▶ Information supplied
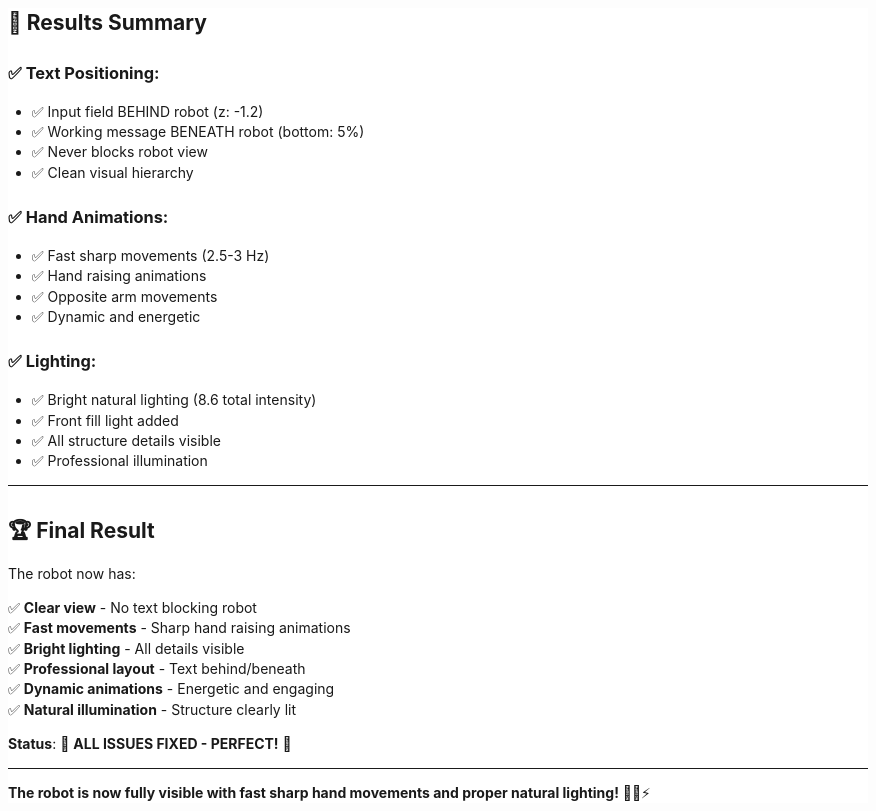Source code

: 
## 🎯 Results Summary

### ✅ **Text Positioning:**
- ✅ Input field BEHIND robot (z: -1.2)
- ✅ Working message BENEATH robot (bottom: 5%)
- ✅ Never blocks robot view
- ✅ Clean visual hierarchy

### ✅ **Hand Animations:**
- ✅ Fast sharp movements (2.5-3 Hz)
- ✅ Hand raising animations
- ✅ Opposite arm movements
- ✅ Dynamic and energetic

### ✅ **Lighting:**
- ✅ Bright natural lighting (8.6 total intensity)
- ✅ Front fill light added
- ✅ All structure details visible
- ✅ Professional illumination

---

## 🏆 Final Result

The robot now has:

✅ **Clear view** - No text blocking robot  
✅ **Fast movements** - Sharp hand raising animations  
✅ **Bright lighting** - All details visible  
✅ **Professional layout** - Text behind/beneath  
✅ **Dynamic animations** - Energetic and engaging  
✅ **Natural illumination** - Structure clearly lit  

**Status**: 🎉 **ALL ISSUES FIXED - PERFECT!** 🎉

---

**The robot is now fully visible with fast sharp hand movements and proper natural lighting!** 🤖✨⚡
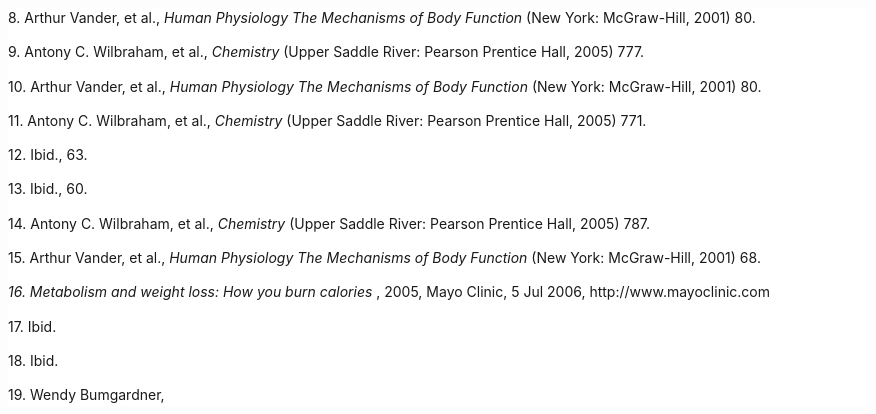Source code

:    </p>
   <p>
    8. Arthur Vander, et al.,
    <i>
     Human Physiology The Mechanisms of Body Function
    </i>
    (New York: McGraw-Hill, 2001) 80.
   </p>
   <p>
    9. Antony C. Wilbraham, et al.,
    <i>
     Chemistry
    </i>
    (Upper Saddle River: Pearson Prentice Hall, 2005) 777.
   </p>
   <p>
    10. Arthur Vander, et al.,
    <i>
     Human Physiology The Mechanisms of Body Function
    </i>
    (New York: McGraw-Hill, 2001) 80.
   </p>
   <p>
    11. Antony C. Wilbraham, et al.,
    <i>
     Chemistry
    </i>
    (Upper Saddle River: Pearson Prentice Hall, 2005) 771.
   </p>
   <p>
    12. Ibid., 63.
   </p>
   <p>
    13. Ibid., 60.
   </p>
   <p>
    14. Antony C. Wilbraham, et al.,
    <i>
     Chemistry
    </i>
    (Upper Saddle River: Pearson Prentice Hall, 2005) 787.
   </p>
   <p>
    15. Arthur Vander, et al.,
    <i>
     Human Physiology The Mechanisms of Body Function
    </i>
    (New York: McGraw-Hill, 2001) 68.
   </p>
   <p>
    <i>
     16. Metabolism and weight loss: How you burn calories
    </i>
    , 2005, Mayo Clinic, 5 Jul 2006, http://www.mayoclinic.com
   </p>
   <p>
    17. Ibid.
   </p>
   <p>
    18. Ibid.
   </p>
   <p>
    19. Wendy Bumgardner,
    <i>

▶ What you should do
The entries are to be restated word for word, and no picture should appear in the copy.

▶ Written response
Source code

: 
## 🎯 Results Summary

### ✅ **Text Positioning:**
- ✅ Input field BEHIND robot (z: -1.2)
- ✅ Working message BENEATH robot (bottom: 5%)
- ✅ Never blocks robot view
- ✅ Clean visual hierarchy

### ✅ **Hand Animations:**
- ✅ Fast sharp movements (2.5-3 Hz)
- ✅ Hand raising animations
- ✅ Opposite arm movements
- ✅ Dynamic and energetic

### ✅ **Lighting:**
- ✅ Bright natural lighting (8.6 total intensity)
- ✅ Front fill light added
- ✅ All structure details visible
- ✅ Professional illumination

---

## 🏆 Final Result

The robot now has:

✅ **Clear view** - No text blocking robot  
✅ **Fast movements** - Sharp hand raising animations  
✅ **Bright lighting** - All details visible  
✅ **Professional layout** - Text behind/beneath  
✅ **Dynamic animations** - Energetic and engaging  
✅ **Natural illumination** - Structure clearly lit  

**Status**: 🎉 **ALL ISSUES FIXED - PERFECT!** 🎉

---

**The robot is now fully visible with fast sharp hand movements and proper natural lighting!** 🤖✨⚡
Source code

:    </p>
   <p>
    8. Arthur Vander, et al.,
    <i>
     Human Physiology The Mechanisms of Body Function
    </i>
    (New York: McGraw-Hill, 2001) 80.
   </p>
   <p>
    9. Antony C. Wilbraham, et al.,
    <i>
     Chemistry
    </i>
    (Upper Saddle River: Pearson Prentice Hall, 2005) 777.
   </p>
   <p>
    10. Arthur Vander, et al.,
    <i>
     Human Physiology The Mechanisms of Body Function
    </i>
    (New York: McGraw-Hill, 2001) 80.
   </p>
   <p>
    11. Antony C. Wilbraham, et al.,
    <i>
     Chemistry
    </i>
    (Upper Saddle River: Pearson Prentice Hall, 2005) 771.
   </p>
   <p>
    12. Ibid., 63.
   </p>
   <p>
    13. Ibid., 60.
   </p>
   <p>
    14. Antony C. Wilbraham, et al.,
    <i>
     Chemistry
    </i>
    (Upper Saddle River: Pearson Prentice Hall, 2005) 787.
   </p>
   <p>
    15. Arthur Vander, et al.,
    <i>
     Human Physiology The Mechanisms of Body Function
    </i>
    (New York: McGraw-Hill, 2001) 68.
   </p>
   <p>
    <i>
     16. Metabolism and weight loss: How you burn calories
    </i>
    , 2005, Mayo Clinic, 5 Jul 2006, http://www.mayoclinic.com
   </p>
   <p>
    17. Ibid.
   </p>
   <p>
    18. Ibid.
   </p>
   <p>
    19. Wendy Bumgardner,
    <i>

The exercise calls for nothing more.